O ritual era simples: apontava-se a objetiva, disparava-se apertando o botão e o filme, acompanhado por um arco ruidoso, saía como uma língua preta das tripas da câmera. Depois vinham os 60 segundos de espera, que às vezes se tornavam eternos, nos quais parecia brotar do nada a imagem que a Polaroid havia captado. Um momento que também se perderá no tempo.
Em 2009 serão definitivamente enterrados os últimos cartuchos de uma câmera que mudou o rumo da história da fotografia, da arte e da vida cotidiana de milhões de pessoas em todo o mundo. "A Polaroid inventou a primeira técnica que dispensava o quarto-escuro, oferecia uma imagem imediata e totalmente documental", diz o artista Joan Fontcuberta, cuja obra esteve estreitamente ligada a uma técnica que representou uma revolução por dois motivos: "O aspecto lúdico da câmera: é um jogo de mãos. E outro é a grande privacidade que permitiu, ao fazer fotos únicas que ninguém mais precisava ver".
Foi o capricho de uma menina, em 1944, que mudou o rumo da história da fotografia. A filha de Edwin Land, o criador das câmeras Polaroid, queixava-se de que no verão tinha de esperar muitos dias para ver as fotos das férias. A invenção não demorou. "Foi como se todo o nosso trabalho até então tivesse sido apenas uma preparação para conseguir o processo de uma fotografia seca em um só passo", escreveu Land.
O modelo mais popular, o S-X 70, chegou nos anos 1970. Em 1972 a revista "Life" lhe dedicou uma capa. O título: "A câmera mágica". O desenhista Charles Eames escreveu, rodou e realizou um filme de 11 minutos em que explicava o simples uso do aparelho. Os atores mais populares a anunciavam, era uma câmera alegre. E até o Museu do Vaticano a utilizava para mostrar seus trabalhos de restauração nos aposentos de Rafael; também era uma câmera séria. Definitivamente era algo que ninguém podia perder. Em meados da década já haviam sido vendidos mais de 6 milhões. Era só o princípio. Nas mãos de Andy Warhol (que realizou milhares de retratos com ela) se transformaria em mais um ícone pop.
A Polaroid deixou de fabricar em 2007 sua câmera instantânea, diante do sucesso das digitais. A partir de meados dos anos 1990 as vendas milionárias da empresa começaram a cair, até que em 2001 declarou falência. Em 2008 veio o anúncio do fechamento das fábricas de seus carretéis. Diante da onda de fóruns (de www.savepolaroid.com a páginas especiais no Facebook e outras redes sociais) que pediam para salvar a vida dos cartuchos, a empresa deixou aberta a possibilidade de vender a licença. Há algumas semanas apresentou seu novo produto: a impressora de revelação instantânea de bolso PoGo.

Registros extraídos

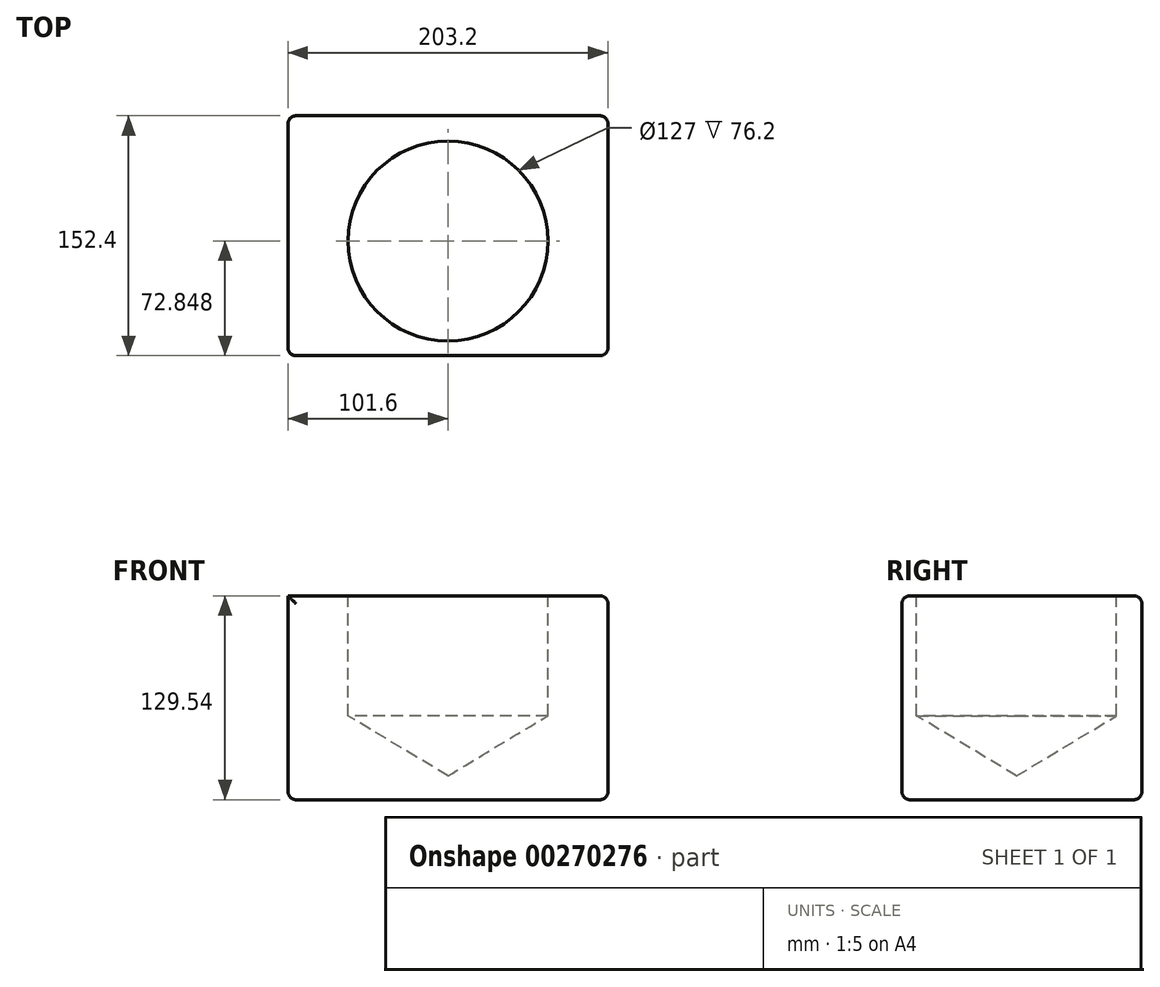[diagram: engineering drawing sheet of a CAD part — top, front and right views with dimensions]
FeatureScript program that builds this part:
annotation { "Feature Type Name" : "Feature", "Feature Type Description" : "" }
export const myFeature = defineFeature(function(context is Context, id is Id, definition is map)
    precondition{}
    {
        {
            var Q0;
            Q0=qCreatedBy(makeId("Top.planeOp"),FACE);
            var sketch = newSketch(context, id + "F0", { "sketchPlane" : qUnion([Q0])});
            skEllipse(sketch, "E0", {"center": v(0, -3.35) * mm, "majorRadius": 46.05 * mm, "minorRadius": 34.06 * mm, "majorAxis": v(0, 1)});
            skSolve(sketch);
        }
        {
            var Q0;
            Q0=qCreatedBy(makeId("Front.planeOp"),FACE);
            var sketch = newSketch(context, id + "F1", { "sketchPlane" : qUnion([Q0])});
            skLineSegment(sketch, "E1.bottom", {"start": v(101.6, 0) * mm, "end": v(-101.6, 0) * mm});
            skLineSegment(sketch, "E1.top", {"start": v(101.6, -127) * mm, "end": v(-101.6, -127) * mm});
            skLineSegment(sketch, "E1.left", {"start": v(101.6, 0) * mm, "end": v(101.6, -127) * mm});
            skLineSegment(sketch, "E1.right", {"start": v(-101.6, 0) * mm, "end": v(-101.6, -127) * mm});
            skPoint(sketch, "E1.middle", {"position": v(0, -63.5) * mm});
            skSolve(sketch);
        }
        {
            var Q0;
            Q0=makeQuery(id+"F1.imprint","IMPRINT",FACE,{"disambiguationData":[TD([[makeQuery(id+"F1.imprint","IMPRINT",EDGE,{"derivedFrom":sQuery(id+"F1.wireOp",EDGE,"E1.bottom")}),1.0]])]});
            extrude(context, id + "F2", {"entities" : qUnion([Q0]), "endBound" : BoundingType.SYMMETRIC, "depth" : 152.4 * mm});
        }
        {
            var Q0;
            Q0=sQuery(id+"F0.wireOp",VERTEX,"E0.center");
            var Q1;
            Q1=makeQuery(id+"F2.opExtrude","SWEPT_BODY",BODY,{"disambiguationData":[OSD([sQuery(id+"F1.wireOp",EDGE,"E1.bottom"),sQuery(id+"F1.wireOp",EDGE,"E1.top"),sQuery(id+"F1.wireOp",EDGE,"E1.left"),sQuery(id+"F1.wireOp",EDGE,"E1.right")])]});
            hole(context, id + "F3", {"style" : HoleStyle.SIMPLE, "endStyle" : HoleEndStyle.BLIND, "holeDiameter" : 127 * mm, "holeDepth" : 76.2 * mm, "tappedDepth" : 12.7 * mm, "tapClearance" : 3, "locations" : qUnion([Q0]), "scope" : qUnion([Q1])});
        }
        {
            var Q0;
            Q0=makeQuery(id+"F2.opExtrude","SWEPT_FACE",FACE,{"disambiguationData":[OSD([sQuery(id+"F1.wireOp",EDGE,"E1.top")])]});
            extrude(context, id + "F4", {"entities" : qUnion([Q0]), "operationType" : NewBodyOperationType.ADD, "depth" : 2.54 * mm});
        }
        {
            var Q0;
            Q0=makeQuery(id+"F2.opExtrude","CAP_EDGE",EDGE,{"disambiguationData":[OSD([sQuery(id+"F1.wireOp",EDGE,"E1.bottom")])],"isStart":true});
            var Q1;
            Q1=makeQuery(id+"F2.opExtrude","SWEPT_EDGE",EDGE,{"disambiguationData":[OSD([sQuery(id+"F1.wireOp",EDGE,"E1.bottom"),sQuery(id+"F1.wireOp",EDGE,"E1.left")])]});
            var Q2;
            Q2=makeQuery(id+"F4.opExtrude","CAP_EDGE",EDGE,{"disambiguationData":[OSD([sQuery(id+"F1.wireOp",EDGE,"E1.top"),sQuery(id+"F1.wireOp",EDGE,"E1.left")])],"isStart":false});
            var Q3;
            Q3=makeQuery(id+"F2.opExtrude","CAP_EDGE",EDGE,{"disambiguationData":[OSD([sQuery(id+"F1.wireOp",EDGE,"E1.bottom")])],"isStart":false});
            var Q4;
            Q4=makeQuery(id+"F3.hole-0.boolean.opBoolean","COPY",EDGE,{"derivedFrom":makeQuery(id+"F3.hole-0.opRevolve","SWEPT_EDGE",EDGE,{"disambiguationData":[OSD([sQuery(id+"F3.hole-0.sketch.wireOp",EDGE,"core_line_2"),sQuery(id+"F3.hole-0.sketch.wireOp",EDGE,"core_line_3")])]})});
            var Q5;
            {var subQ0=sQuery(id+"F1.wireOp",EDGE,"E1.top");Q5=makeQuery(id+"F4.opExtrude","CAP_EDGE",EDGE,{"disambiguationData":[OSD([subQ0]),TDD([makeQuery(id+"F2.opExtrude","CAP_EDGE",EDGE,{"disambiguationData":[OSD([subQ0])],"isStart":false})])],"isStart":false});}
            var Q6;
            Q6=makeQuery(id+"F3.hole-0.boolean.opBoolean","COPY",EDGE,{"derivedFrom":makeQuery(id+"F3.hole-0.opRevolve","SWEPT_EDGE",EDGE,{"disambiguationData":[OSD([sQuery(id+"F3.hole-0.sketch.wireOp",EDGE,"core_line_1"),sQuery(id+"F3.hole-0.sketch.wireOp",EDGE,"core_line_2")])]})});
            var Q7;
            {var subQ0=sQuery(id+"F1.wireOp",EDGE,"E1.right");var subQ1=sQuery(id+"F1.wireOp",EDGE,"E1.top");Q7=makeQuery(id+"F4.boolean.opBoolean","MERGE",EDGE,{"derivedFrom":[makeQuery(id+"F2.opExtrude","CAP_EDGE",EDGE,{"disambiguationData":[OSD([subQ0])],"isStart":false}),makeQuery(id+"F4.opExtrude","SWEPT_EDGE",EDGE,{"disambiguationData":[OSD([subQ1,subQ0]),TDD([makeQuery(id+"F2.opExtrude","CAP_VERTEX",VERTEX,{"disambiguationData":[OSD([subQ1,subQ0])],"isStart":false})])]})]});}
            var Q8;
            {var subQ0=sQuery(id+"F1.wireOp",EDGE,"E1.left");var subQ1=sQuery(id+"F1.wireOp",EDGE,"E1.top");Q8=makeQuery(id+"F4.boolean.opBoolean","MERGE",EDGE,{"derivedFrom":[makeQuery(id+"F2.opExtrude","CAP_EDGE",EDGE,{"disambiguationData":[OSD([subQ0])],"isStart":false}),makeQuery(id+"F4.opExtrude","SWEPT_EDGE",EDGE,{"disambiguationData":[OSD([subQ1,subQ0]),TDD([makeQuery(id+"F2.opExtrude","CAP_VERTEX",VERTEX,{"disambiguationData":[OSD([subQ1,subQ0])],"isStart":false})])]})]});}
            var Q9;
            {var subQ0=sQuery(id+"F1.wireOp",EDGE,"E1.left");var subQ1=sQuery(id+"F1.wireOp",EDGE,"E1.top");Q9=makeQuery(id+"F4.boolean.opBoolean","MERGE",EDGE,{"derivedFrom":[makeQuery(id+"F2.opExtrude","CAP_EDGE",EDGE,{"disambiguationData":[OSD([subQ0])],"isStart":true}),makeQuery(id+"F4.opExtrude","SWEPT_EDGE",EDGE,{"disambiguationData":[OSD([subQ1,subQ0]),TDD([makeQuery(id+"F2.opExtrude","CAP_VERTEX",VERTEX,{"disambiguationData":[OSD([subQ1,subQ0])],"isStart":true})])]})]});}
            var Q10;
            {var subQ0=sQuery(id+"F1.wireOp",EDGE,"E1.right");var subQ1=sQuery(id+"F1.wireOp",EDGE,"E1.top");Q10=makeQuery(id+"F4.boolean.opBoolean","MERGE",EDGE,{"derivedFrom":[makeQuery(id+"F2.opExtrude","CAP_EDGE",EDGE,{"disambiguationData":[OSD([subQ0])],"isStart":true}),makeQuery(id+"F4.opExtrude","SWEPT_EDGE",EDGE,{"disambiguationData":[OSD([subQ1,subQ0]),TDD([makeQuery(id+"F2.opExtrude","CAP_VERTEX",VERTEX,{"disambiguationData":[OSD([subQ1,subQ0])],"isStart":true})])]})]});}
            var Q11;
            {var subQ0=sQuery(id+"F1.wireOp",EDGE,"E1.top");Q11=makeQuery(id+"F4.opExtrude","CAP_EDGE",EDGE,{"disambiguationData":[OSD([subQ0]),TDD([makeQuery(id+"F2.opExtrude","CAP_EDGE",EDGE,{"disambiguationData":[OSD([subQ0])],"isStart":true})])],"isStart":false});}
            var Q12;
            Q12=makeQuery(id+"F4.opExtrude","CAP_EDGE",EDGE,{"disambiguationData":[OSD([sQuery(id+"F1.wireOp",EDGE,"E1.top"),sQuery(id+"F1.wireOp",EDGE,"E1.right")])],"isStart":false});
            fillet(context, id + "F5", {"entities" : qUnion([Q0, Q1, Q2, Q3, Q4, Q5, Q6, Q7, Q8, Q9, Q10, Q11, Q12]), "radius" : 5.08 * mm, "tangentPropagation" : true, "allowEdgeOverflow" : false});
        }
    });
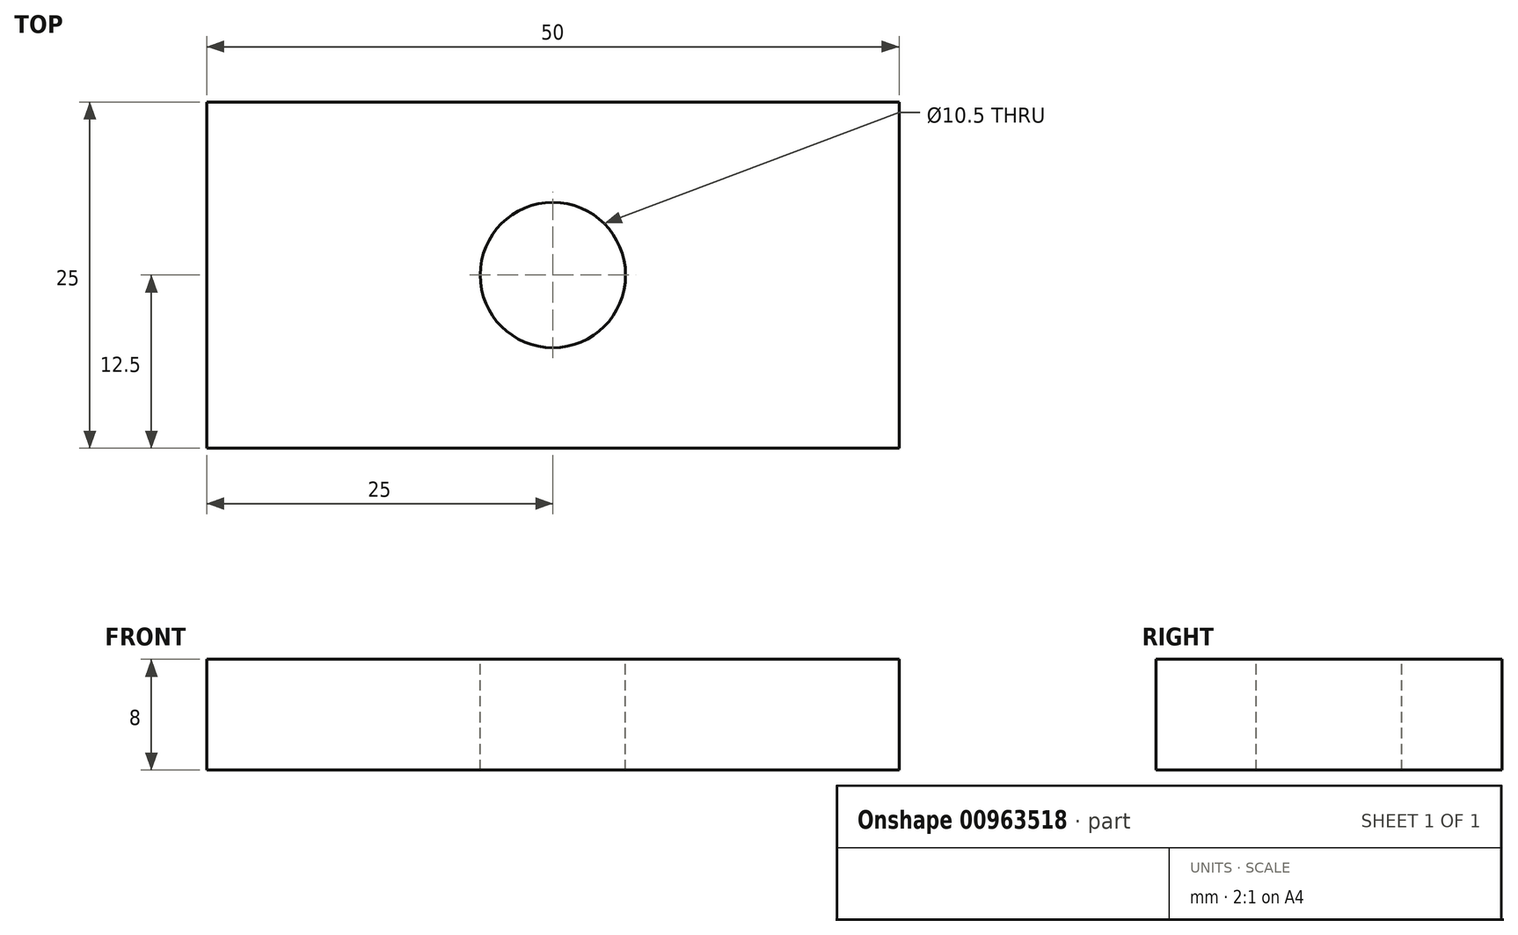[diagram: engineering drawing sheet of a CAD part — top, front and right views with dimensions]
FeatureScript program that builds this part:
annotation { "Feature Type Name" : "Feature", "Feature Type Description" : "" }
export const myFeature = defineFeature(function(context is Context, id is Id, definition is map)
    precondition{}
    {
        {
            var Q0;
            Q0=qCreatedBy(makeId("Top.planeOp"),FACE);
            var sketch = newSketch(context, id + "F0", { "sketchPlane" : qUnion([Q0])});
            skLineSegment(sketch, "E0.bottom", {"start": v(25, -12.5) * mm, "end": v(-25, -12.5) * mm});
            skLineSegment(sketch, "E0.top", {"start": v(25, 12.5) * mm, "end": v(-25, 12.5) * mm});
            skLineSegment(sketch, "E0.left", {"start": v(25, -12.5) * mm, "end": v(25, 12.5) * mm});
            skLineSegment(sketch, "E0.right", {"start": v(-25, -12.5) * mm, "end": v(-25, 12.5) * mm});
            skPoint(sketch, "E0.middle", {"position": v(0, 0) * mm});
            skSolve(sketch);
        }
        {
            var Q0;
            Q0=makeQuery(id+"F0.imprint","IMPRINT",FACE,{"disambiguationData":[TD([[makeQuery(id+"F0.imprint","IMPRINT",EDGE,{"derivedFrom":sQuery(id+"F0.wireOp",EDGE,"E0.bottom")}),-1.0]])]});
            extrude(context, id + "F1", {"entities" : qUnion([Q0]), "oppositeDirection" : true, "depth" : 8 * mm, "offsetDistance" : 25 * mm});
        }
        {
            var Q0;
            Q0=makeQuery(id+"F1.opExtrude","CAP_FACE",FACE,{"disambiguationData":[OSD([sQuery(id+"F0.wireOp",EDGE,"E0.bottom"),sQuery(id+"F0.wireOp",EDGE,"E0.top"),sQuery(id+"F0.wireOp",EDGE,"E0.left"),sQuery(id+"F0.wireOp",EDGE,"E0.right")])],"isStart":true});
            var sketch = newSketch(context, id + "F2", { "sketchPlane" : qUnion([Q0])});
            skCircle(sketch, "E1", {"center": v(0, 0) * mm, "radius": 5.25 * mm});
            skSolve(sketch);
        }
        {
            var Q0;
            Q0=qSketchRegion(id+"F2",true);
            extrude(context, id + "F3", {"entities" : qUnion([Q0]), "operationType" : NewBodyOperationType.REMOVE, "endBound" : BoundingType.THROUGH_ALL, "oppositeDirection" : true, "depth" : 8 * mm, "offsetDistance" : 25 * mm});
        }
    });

Partes do exercício
• 1. Reproduza, sem nenhuma alteração, o trecho dos registros que começa na primeira linha e termina na linha que contém "v(0, -3.35) *", incluindo as duas pontas. Deixe as imagens de fora da resposta.
• 2. Dê continuidade ao texto sobre a câmera Polaroid a partir do ponto em que ele para.
Os registros não têm nenhuma relação com o texto sobre a Polaroid.

Lista de respostas
• 1.
[diagram: engineering drawing sheet of a CAD part — top, front and right views with dimensions]
FeatureScript program that builds this part:
annotation { "Feature Type Name" : "Feature", "Feature Type Description" : "" }
export const myFeature = defineFeature(function(context is Context, id is Id, definition is map)
    precondition{}
    {
        {
            var Q0;
            Q0=qCreatedBy(makeId("Top.planeOp"),FACE);
            var sketch = newSketch(context, id + "F0", { "sketchPlane" : qUnion([Q0])});
            skEllipse(sketch, "E0", {"center": v(0, -3.35) * mm, "majorRadius": 46.05 * mm, "minorRadius": 34.06 * mm, "majorAxis": v(0, 1)});

• 2.
Rafael Doctor, diretor do Museu de Arte Contemporânea de León (MUSAC) e importante especialista em fotografia, acredita que o fim da velha Polaroid se enquadra no desaparecimento da fotografia analógica, reflexo de um mundo "em que desaparece a magia do objeto cotidiano. E acredito que as pessoas da minha geração, os que beiram os 40, não estávamos acostumadas a enterrar algo tão cotidiano". Doctor também teve sua Polaroid: "Com ela participamos da magia da fotografia, a surpresa do instantâneo, era um laboratório em uma caixinha". Como o cineasta Ivan Zulueta, que em uma exposição na Casa Encendida em 2005 reuniu 2 mil de suas 10 mil polaroids. O cineasta comparou o efeito da câmera com a da Super 8: trabalhar sem pretensões comerciais, rodando por rodar e fotografando por fotografar. Zulueta disse então: "Aquela maquininha tinha possibilidades enormes. Bastava ler o prospecto: não faça isso que então acontecerá aquilo. Eu fiz tudo".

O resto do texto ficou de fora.